É importante deixar claro que, apesar do crescente interesse na produção de cacau especial diferenciado, o mercado de commodities continua a ser o principal foco do cacau no Brasil, e na Bahia não é diferente. A ênfase ainda está na produção em larga escala, combinando volume e qualidade, mas com um compromisso contínuo com a conservação ambiental. Vale ressaltar que cerca de 97% de todo processamento de cacau do Brasil é feito nas moageiras aqui da Bahia, concentradas principalmente na região de Ilhéus. A produção de cacau especial diferenciado representa menos de 5% do total, demonstrando que a grande maioria, ou seja, 95%, destina-se ao mercado de commodities. Neste momento, vivemos uma fase excepcional no mercado de commodities, com os preços atingindo níveis históricos, os mais altos desde 1977. Precisamos sim, reconhecer a existência e a importância do mercado de cacau de qualidade, embora seja necessário destacar que o mercado de commodities continua sendo o principal na Bahia.
Qual o modelo de negócio e produção que hoje impera no Sul da Bahia, quem dita o preço do mercado local? A maioria dos produtores vende mesmo para grandes moageiras?
O modelo predominante de negócio na cacauicultura ainda é, em grande parte, baseado em estruturas familiares. Cerca de 80% dos produtores que compõem a base produtiva são agricultores familiares, o que significa que há uma forte presença de famílias trabalhando diretamente na produção de cacau e alimentos. Por outro lado, se observa também modelos de negócio mais corporativos, ambos coexistindo de forma significativa. No entanto, é importante destacar que a maioria dos produtores ainda direciona sua produção para o mercado de commodities. Aproximadamente 95% do cacau é destinado às moageiras e indústrias processadoras, e o preço é determinado pelo mercado internacional, seguindo as leis da oferta e demanda. Esse mercado é influenciado tanto pelo consumo de chocolate quanto pelos subprodutos, como manteiga, torta e liquor, e é regulado pelas bolsas de Nova Iorque e Londres.

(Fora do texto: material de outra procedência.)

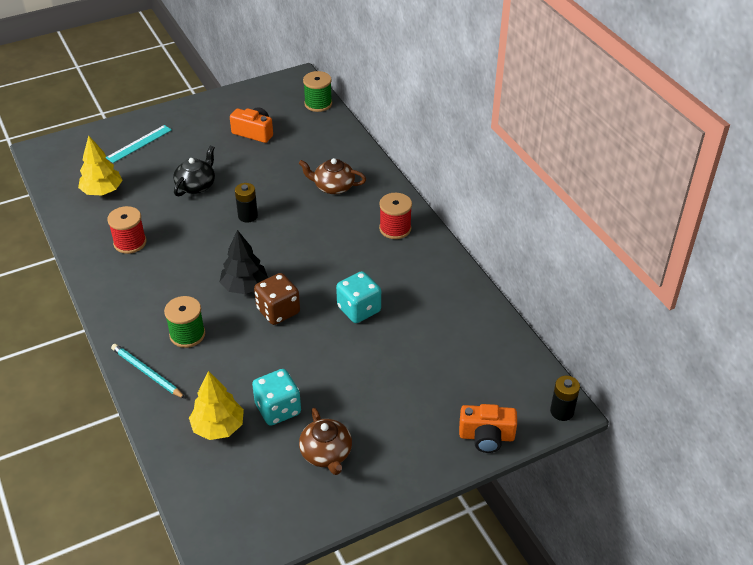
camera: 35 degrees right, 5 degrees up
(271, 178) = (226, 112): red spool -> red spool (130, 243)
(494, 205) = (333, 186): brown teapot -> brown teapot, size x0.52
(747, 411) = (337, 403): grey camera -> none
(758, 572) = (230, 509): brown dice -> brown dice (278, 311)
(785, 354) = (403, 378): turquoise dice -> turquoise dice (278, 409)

Que o futuro que você enxerga para o chocolate e por que ele não é mais o mesmo de antes?
Primeiramente, observamos uma mudança gradual em direção ao consumo consciente e de qualidade do cacau. A exigência por produtos menos ultraprocessados, com menos aditivos, e com maior teor de cacau está se tornando uma tendência. Os consumidores buscam chocolates mais refinados, que ressaltem a essência do cacau, proporcionando uma experiência agradável sem comprometer a saúde com aditivos prejudiciais. Outro ponto de conscientização do consumidor está relacionado à origem da matéria-prima do chocolate. Há uma crescente demanda por produtos que garantam práticas sustentáveis na produção de cacau, evitando o desmatamento e promovendo impactos sociais positivos. O terceiro aspecto diz respeito à crescente preocupação com as mudanças climáticas. A possibilidade de redução das áreas de cultivo de cacau é real, o que poderia tornar o chocolate um produto cada vez mais escasso devido à falta de matéria-prima. Essa relação entre mudanças climáticas e conservação das florestas se torna uma luz amarela, destacando a importância da manutenção das lavouras para garantir o fornecimento sustentável de cacau.
QUEM É
Ricardo Gomes é engenheiro agrônomo pela Universidade Estadual de Santa Cruz (UESC), pós-graduado em Gestão Empresarial, com mestrado profissional em Desenvolvimento Sustentável e Conservação pela Biodiversidade. Além de cacauicultor da Fazenda Camacan, em Itabuna (BA), Ricardo é gerente de Desenvolvimento Territorial do Instituto Arapyaú e presidente interino da Agência de Desenvolvimento Regional do Sul da Bahia (ADR).